Но я так устал, что, казалось, не отдохну и за год… Впрочем, я знал, что бывает усталость лучше и счастливее любого отдыха.
1966
Лишь памятью коснусь
В те годы бурного роста промышленности работников часто перебрасывали с одного места на другое, чтобы хоть как-нибудь заполнить образовавшуюся то там, то здесь брешь, — кадры готовить не успевали. Люди подчинялись приказам, думая: значит, так надо, и порою брались за такие дела, о которых имели весьма отдаленное представление. Этот порядок не миновал и меня.
Я родился в семье текстильщиков, отец был красильщиком, мать ткачихой, родители мои, будучи сами малограмотными, хотели, чтобы их единственный сын получил образование и вышел в люди. Отказывая себе во всем, они определили меня в реальное училище. По этому поводу много судачили в фабричных казармах, рабочие осуждали поступок моих родителей, говоря, что фабричному человеку не пристало учить детей в гимназиях и реальных училищах, лезть в бары.
Учиться в реальном училище мне пришлось недолго, началась война, отца мобилизовали в армию и отправили на фронт защищать веру, царя и отечество. Платить за учение из заработка матери и думать было нечего, мне пришлось уйти из третьего класса реального училища и поступить на фабрику красильщиком, вместо отца.
Потом жизнь пошла с головокружительной быстротой: революция, гражданская война, фронт, ранение, госпиталь и опять фронт.

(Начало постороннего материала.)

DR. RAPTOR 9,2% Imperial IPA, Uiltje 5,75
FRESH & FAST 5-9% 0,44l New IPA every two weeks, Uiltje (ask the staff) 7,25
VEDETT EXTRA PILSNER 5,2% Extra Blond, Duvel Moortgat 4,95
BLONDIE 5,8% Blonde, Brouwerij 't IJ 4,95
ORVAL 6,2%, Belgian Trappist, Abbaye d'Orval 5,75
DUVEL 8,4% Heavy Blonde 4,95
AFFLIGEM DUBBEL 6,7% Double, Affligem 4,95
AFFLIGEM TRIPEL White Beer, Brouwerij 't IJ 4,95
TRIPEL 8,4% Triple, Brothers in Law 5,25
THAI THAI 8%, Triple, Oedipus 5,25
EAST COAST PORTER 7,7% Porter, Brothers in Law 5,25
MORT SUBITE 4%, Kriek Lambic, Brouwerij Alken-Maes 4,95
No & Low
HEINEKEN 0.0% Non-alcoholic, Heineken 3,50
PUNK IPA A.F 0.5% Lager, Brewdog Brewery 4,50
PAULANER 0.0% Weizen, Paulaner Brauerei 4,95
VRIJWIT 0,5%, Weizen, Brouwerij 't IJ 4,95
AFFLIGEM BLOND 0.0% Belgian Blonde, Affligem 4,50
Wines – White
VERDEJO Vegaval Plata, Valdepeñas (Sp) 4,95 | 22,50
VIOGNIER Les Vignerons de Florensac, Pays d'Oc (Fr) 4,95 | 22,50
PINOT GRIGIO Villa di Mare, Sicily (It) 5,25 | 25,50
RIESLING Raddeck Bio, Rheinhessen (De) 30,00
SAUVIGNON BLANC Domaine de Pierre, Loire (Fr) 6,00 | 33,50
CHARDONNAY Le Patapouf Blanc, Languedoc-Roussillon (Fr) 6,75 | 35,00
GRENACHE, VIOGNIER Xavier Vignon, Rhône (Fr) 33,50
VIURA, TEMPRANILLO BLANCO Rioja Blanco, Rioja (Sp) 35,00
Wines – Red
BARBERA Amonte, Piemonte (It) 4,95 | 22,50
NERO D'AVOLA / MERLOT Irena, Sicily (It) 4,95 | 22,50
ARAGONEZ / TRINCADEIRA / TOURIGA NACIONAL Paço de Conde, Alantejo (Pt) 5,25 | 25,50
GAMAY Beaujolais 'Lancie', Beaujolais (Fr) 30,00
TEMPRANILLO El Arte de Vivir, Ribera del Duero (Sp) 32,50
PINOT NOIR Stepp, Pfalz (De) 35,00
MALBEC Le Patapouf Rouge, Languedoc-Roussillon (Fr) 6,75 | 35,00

Должен признаться, что за эти годы, куда бы ни забрасывала меня судьба, я не переставал мечтать об учебе, хотелось получить гуманитарное образование. В этом, видимо, сыграло определенную роль то обстоятельство, что в армии я был политработником и демобилизовался в звании комиссара стрелкового полка.
Мечта моя сбылась, и я окончил Коммунистический университет имени Свердлова, а после этого сменил множество профессий: был штатным пропагандистом, лектором, руководил домом партийного просвещения, даже дипломатом стал, работал советником нашего посольства в одной восточной стране. По возвращении домой заведовал оргинструкторским отделом райкома партии.
Признаюсь, я был доволен своей судьбой, работа у меня была интересная, разнообразная. К тому времени завел семью, и по случаю рождения ребенка дали мне двухкомнатную квартиру, взял к себе мать (отец так и не вернулся с фронта) и усердно готовился к поступлению в Институт красной профессуры.
Однако, как говорится, человек полагает, а ЦК располагает; вместо Института красной профессуры я очутился на хозяйственной работе. Меня мобилизовали и в числе десяти партийных работников направили в распоряжение наркома тяжелой промышленности товарища Серго Орджоникидзе.